Having played the crisis a second time, I really get the feeling it's balanced to be a single, player-piloted, ship adventure (from the need of the player to be personally involved every step of the way, to the scale of incursions). Which is... fine, I guess, but it's not really what the feature purports to be and a letdown as far as late game content goes. You could complete the crisis just as well after capturing or buying your first few destroyers, a few hours into a new game.

The initial Xenon-only spawns are not a threat in any sense of the word whatsoever, and they're all exactly the same. It'd honestly be an improvement to remove them, or perhaps limit them to one or two events.

The combined incursions are a little more interesting, but again, hardly a threat to any of the established factions, much less a player with significant infrastructure.

The only 'challenge' as far as the crisis goes, is magically knowing to have your assets in the right place.

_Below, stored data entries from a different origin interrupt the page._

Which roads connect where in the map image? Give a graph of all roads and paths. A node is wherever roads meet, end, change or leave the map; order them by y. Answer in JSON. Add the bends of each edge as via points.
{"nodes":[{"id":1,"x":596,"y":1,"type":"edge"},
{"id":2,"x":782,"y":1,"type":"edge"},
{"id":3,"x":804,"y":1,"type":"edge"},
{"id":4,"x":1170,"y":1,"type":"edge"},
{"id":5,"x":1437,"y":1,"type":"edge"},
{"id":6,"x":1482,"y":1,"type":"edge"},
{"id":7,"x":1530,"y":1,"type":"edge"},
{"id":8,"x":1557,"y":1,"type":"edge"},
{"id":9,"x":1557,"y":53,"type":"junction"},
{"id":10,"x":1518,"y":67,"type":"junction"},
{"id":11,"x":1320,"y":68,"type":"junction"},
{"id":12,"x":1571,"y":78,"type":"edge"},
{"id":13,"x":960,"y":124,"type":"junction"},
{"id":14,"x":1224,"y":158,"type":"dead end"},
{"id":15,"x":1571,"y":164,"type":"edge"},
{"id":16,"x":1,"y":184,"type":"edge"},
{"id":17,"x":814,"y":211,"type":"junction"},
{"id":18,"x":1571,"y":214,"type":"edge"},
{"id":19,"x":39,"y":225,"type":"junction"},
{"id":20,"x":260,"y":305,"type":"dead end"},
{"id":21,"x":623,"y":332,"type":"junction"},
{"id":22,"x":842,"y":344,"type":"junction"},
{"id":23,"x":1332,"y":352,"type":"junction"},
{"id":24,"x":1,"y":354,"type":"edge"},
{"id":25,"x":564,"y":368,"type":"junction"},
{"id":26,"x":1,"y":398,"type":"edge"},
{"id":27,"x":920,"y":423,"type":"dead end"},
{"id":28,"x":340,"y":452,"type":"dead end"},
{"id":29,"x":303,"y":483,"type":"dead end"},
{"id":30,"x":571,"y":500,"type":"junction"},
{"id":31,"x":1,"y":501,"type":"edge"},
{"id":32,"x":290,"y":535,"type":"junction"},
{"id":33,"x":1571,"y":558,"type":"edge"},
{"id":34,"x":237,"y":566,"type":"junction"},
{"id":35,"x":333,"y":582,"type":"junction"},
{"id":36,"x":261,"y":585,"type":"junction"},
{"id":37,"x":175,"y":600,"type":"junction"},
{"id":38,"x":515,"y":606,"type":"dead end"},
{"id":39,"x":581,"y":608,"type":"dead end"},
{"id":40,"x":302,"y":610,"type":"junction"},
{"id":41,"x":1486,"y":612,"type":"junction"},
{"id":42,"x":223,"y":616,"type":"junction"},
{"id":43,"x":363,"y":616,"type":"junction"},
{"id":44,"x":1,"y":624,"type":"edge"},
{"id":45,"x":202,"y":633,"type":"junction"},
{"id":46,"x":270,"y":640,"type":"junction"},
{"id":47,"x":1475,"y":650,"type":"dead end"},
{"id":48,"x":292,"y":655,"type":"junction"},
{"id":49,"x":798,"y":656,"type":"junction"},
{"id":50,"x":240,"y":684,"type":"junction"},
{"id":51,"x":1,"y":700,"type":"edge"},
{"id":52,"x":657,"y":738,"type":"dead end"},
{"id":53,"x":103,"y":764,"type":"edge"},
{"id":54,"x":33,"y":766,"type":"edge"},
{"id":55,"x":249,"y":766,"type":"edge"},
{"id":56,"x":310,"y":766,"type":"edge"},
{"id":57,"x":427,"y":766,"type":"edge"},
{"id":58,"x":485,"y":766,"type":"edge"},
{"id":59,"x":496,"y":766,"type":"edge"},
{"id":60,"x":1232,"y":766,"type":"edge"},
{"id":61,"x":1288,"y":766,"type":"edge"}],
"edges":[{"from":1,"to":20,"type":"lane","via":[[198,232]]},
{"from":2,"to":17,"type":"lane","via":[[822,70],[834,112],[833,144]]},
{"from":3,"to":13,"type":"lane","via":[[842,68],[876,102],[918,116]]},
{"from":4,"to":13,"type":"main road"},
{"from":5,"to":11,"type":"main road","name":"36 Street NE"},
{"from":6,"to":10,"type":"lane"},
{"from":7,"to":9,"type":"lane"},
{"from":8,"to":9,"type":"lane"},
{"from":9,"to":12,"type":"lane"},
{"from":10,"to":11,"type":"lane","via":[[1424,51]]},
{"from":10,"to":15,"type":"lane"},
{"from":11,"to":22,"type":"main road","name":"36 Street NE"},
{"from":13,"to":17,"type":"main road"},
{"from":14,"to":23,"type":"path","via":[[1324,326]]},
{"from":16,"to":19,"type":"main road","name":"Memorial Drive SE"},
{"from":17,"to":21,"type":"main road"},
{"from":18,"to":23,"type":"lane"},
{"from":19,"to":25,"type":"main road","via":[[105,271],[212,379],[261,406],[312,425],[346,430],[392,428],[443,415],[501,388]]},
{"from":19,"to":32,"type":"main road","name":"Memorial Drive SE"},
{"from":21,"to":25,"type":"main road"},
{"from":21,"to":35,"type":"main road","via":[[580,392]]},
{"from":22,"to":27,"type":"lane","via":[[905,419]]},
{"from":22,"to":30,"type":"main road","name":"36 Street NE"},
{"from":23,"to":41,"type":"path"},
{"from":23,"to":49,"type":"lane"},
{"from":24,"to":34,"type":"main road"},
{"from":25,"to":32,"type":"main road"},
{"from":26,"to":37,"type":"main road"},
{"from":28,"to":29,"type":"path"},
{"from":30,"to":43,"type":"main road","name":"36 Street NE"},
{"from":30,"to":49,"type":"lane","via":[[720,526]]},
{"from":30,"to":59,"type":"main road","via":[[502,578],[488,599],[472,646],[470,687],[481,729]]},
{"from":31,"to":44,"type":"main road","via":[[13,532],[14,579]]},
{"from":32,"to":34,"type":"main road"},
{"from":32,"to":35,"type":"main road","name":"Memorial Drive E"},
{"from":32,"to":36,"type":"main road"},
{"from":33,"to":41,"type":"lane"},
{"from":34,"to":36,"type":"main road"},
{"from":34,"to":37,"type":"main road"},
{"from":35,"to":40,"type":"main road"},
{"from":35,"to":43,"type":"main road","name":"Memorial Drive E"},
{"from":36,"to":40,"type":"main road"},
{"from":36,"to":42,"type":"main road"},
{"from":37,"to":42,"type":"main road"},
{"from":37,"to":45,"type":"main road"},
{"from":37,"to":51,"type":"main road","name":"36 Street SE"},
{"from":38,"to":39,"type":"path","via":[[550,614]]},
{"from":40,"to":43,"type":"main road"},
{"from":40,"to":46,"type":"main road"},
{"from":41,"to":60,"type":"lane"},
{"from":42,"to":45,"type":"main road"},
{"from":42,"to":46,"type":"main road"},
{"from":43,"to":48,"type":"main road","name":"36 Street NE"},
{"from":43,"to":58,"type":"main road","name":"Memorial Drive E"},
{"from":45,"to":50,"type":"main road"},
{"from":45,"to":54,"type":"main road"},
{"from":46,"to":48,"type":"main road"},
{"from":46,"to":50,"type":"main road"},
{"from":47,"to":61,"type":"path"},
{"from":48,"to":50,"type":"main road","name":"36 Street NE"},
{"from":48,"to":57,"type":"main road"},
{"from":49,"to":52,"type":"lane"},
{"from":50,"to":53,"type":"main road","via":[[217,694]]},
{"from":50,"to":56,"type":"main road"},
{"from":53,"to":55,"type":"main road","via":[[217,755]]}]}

For the initial Xenon spawns, just parking some destroyers in every sector you have stations in largely solves that issue (though actually finding them might be another as previously mentioned). For the combined incursions, it's basically a scramble to move all your ships out of the sector and blacklist it (which is a major pain as it doesn't apply to current orders, so you'll still have suicidal traders/miners trickling in) and then get the nearest destoyer(s) there.

Throughout the experience, I never lost a single capital ship to the incursions, with the only losses being civilian ships that I struggled to tell to keep out of sectors. It's more of a fight with game mechanics than an actual enemy in that sense, which is not ideal.

Overall feedback on B6:

I can only refer back to my original feedback and suggestions for improvement. Please listen to the feedback from people in this thread and go back to the drawing board on the crisis. I don't think more development time sunk into what you have right now is going to address any of the fundamental problems with it. Don't rush an implementation in 7.0, and don't let the potential for a true late game challenge which actually leverages core X game elements succumb to a sunk cost fallacy.